I didn’t think I was going to like this silly movie. If not for this month of reviews, I doubt I would have seen it again, ever. Demolition Man feels like a pure expression of movie by committee. The action genre had had much of its life polished out of it by the time this flick came around in 1993. The effect on this film is that, bizarrely, it feels as much like a stage play at times as it does a movie. There is no possibility for suspension of disbelief, nor does the movie require it for the viewer to be entertained. The ideas behind the film are outlandish, something of which the filmmakers were aware. Therefore they wisely shied away from heavy-handed seriousness in favor of the absurd.
Directed by Marco Brambilla, Demolition Man follows LAPD Sergeant John Spartan (Sylvester Stallone) as he battles against criminal nemesis Simon Phoenix (Wesley Snipes) in the not-too-distant year of 1996. It’s amazing how far Brambilla and company picture Los Angeles falling in the three short years from release to when the opening scenes occur. The film opens with a shot of the Hollywood sign burning. Much of the city appears to be a war zone, with lots of fires and explosions greeting the viewer. Back in the days before crime rates took a nosedive in this country it was a fairly common theme in film to see near future America overcome by violence.
Brambilla doesn’t waste any time getting the two stars together. There’s gunplay galore, some hand-to-hand fighting, and then one of the most gigantic explosions I’ve ever seen in an action film. The scale of the fireball (all practical effects, by the way) is astounding. It’s exactly what one would want from an action flick, but I remember back when this film came out that an explosion of this scale felt somewhat obscene, like the genre had lost its direction and this was the best it could offer.

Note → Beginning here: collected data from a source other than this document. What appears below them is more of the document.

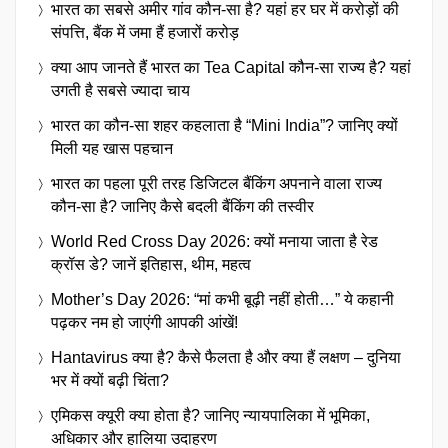
भारत का सबसे अमीर गांव कौन-सा है? यहां हर घर में करोड़ों की
संपत्ति, बैंक में जमा हैं हजारों करोड़
क्या आप जानते हैं भारत का Tea Capital कौन-सा राज्य है? यहां
उगती है सबसे ज्यादा चाय
भारत का कौन-सा शहर कहलाता है “Mini India”? जानिए क्यों
मिली यह खास पहचान
भारत का पहला पूरी तरह डिजिटल बैंकिंग अपनाने वाला राज्य
कौन-सा है? जानिए कैसे बदली बैंकिंग की तस्वीर
World Red Cross Day 2026: क्यों मनाया जाता है रेड
क्रॉस डे? जानें इतिहास, थीम, महत्व
Mother’s Day 2026: “मां कभी बूढ़ी नहीं होती…” ये कहानी
पढ़कर नम हो जाएंगी आपकी आंखें!
Hantavirus क्या है? कैसे फैलता है और क्या हैं लक्षण – दुनिया
भर में क्यों बढ़ी चिंता?
एमिकस क्यूरी क्या होता है? जानिए न्यायपालिका में भूमिका,
अधिकार और हालिया उदाहरण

For shame, 17-year-old me. 40-year-old me thinks that big boom was awesome.
Spartan gets blamed for the explosion and the lives it took, although he was responsible for neither, and gets sentenced to a long term in cryogenic freeze alongside Phoenix. And this is where the film really takes off, because 1996 isn’t nearly far enough in the future. We are off to the year 2032!
That’s the year that Simon Phoenix is awoken from his suspension for a parole hearing. Wait. Parole? How does that work?
In this film, cryogenic freeze is a humane way to send someone to prison, but it’s not a passive confinement. While the prisoner is in suspension, he is subject to synaptic stimulation and reprogramming in order to remove criminal tendencies. The parole hearings, I gather, are when the techs at the prison wake someone up to see if the reprogramming worked. In the case of Phoenix, it did not (or did it?), and he breaks free into a future SoCal that is so peaceful there hasn’t been a murder in 22 years.
The film’s portrayal of the future society is absolutely precious. Everyone is super nice to each other. The streets are clean. Everyone is prohibited from engaging in harmful behavior yet seem completely fine living within such a strict rule set. There are so many implications this society has for a viewer who is politically minded, like myself. Is it the ultimate expression of fascism or liberalism? Taken to their extremes, all political ideologies eventually become oppression, but the people of this future society seem so happy. What to make of it all? Well, maybe since the film is from 1993, when the current political polarization was but a gleam in Newt Gingrich’s eye, I should stop reading so deeply into it. After all, this flick is about Stallone and Snipes kicking ass, not some commentary on political morality.
But, this future society has turned everyone, and I mean everyone, into total pussies. Their happy little contentment means they are incapable of capturing the rampaging Phoenix. But one cop, the bubbly Lenina Huxley (Sandra Bullock) comes up with a plan. In order to stop a 20th century criminal, one needs a 20th century cop. Therefore, Spartan is defrosted, reinstated to the police force, and partnered up with Huxley to chase down and stop Phoenix.
That part of the plot is standard action fare, with some spectacle thrown in that takes it out of the range of believability, as I wrote about above. But the true meat of this film is Spartan’s fish out of water story. His reactions to the world around him, and the film’s light embrace of the absurd, are what make it work, more than the action. Sure, a whole pile of the jokes in this flick fall flat, but there is so much rich fodder in the environment Brambilla crafted. A more deft hand behind the camera could have gotten more out of the excellent ideas behind the film, but just because it did not reach its full potential is no reason to cast Demolition Man away. There’s some creative stuff going on here.
Demolition Man came around when ’80s action stars, and the genre itself, was struggling for relevancy. Back then, these films were castigated for failing to live up to the peak standards of the genre from only a few years before. But there is still a load of fun to be had in films like Demolition Man.